◆ EXERCISE INSTRUCTIONS ◆
Express each line of the listing below as a row of a Markdown table with the columns "Row" and "Line", numbering the rows in order and omitting blank lines and the pictures.

◆ INPUT RECORDS ◆
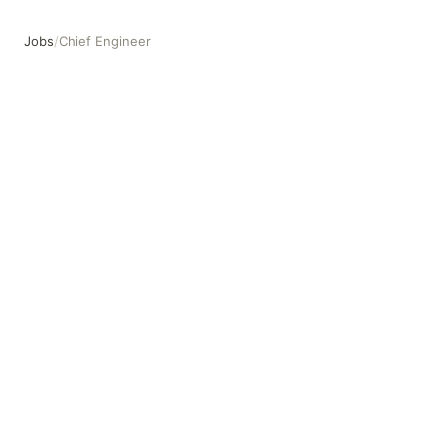
Jobs
/
Chief Engineer
Chief Engineer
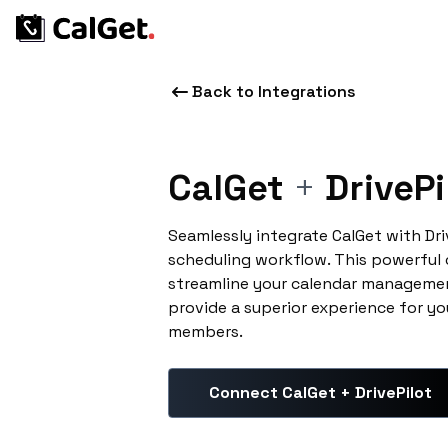
Back to Integrations
CalGet
+
DrivePi
Seamlessly integrate CalGet with Dr
scheduling workflow. This powerful
streamline your calendar managemen
provide a superior experience for yo
members.
Connect CalGet + DrivePilot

◆ REPLY ◆
| Row | Line |
|---|---|
| 1 | Jobs |
| 2 | / |
| 3 | Chief Engineer |
| 4 | Chief Engineer |
| 5 | Back to Integrations |
| 6 | CalGet |
| 7 | + |
| 8 | DrivePi |
| 9 | Seamlessly integrate CalGet with Dr |
| 10 | scheduling workflow. This powerful |
| 11 | streamline your calendar managemen |
| 12 | provide a superior experience for yo |
| 13 | members. |
| 14 | Connect CalGet + DrivePilot |